We will use the following toy example, where each sentence in the list is considered a document on its own.

In [None]:
docs = ["this is the story behind the red house on the street with twenty houses",
      "a man decided to build his own house on our street, which should change the street",
       "all the houses were painted white and all the neighbors were happy with this",
       "the man thought to himself this is wrong and painted his house red",
        "he went from his house to his neigbor's house and explained",
       "his neighbor thought this is a good idea and painted his house orange",
       "now they thought the houses started to look right for a street named rainbow road"
       ]

Use [spaCy](https://spacy.io/) to preprocess these "documents" in the list `docs`. The folowing preprocessing steps need to be performed:


1.   Tokenization
2.   POS tagging
3.   Lemmatization

We first need to import spaCy and load the English model.


In [None]:
import spacy

nlp = spacy.load("en_core_web_sm")

👋 ⚒  Perform the spacy preprocessing steps described above and remove the POS tags that are indicated in the list below.

In [None]:
pos_to_be_removed =['ADV','PRON','CCONJ','PUNCT','PART','DET','ADP','SPACE']

def preprocess(sentence):

preprocessed = []
for sentence in docs:
  preprocessed.append(preprocess(sentence))

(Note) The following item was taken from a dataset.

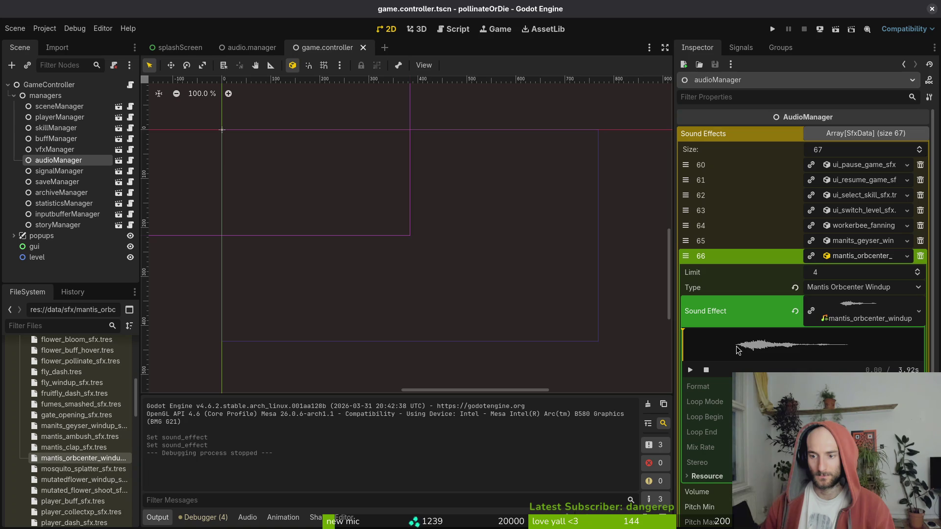
left_click_drag(690, 349, 734, 355)
type("man")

print("Preprocessed sentences: ", preprocessed)

### Term Frequency (TF)

The term frequency is calculated as the relative frequency of the word in a specific document, that is, the absolute frequency divided the number of words in the document. For the term $t$ in document  $d$, this is the count of the term $n_{t,d}$ divided by the count of all words $\sum n_{t',d}$ in the document $d$ :

$TF_{i,j} = \frac{n_{t,d}}{\sum n_{t',d}}$


👋 ⚒  Write a function to calculate the Term Freqquency (TF) for each word in each document. The result will be a list of term frequencies for each document.

In [None]:
def compute_term_frequency(bag_of_words):


term_frequencies = []
for doc in preprocessed:
  term_frequencies.append(compute_term_frequency(doc))

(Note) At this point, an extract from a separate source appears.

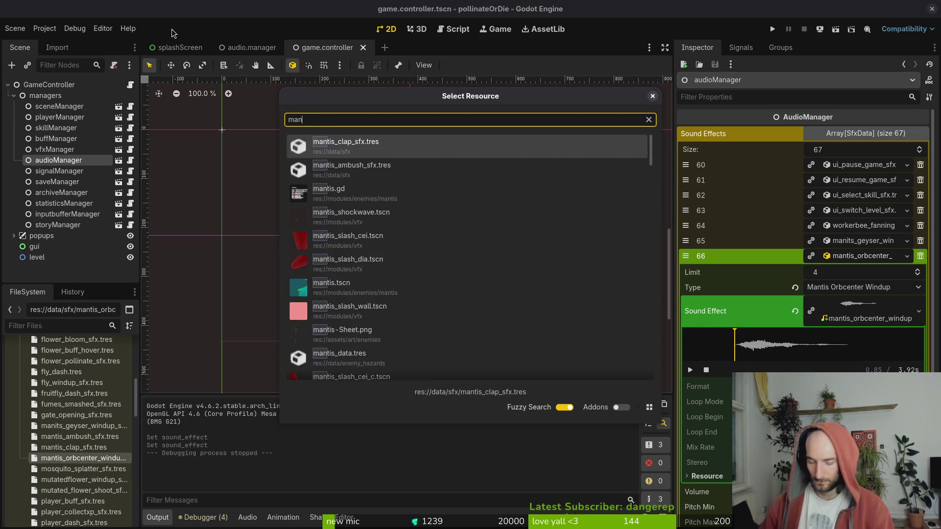
type("tis")
key("Down")
key("Down")
key("Down")
key("Return")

### Inverse Document Frequency (IDF)

The document frequency $df_t$ is the number of documents in which the term $t$ occurs. We again consider the relative document frequency, that is $df_t$ divided by the number of all documents $d$.

$DF = \frac{df_t}{d}$

It has turned out that the inverse of this formula performs better, especially when scaling it with a logarithm. This gives us the Inverse Document Frequency (IDF):

$IDF = \log \frac{d}{df_t}$

👋 ⚒  Write a function to calculate the Inverse Document Frequency (IDF). The result will be a list of words with IDF values.

In [None]:
import math

# the logarithm can be calculated with math.log()

def compute_inverse_document_frequency(full_doc_list):
#Your code should go here

idf_values = compute_inverse_document_frequency(preprocessed)
print(idf_values)

### TF-IDF

The final value is calculated by multiplying the values of the previous two calculations:

$TF-IDF = tf_t \ x \ log \frac{d}{df_t}$

👋 ⚒  Write a function to calculate the final TF-IDF scores for each word.

In [None]:
#Your code should go here

### Compare your results to sklearn

sklearn provides an implementation for calculating the TF-IDF values. Compare your calculations to these values.

👋 ⚒  Use the [TfidfVectorizer of sklearn](https://scikit-learn.org/stable/modules/generated/sklearn.feature_extraction.text.TfidfVectorizer.html) to calculate the TF-IDF values for the same corpus as above.

In [None]:
from sklearn.feature_extraction.text import TfidfVectorizer

#Your code here

What can you learn about the documents based on these extracted feautres?

👋 ⚒  Write your textual answer right here.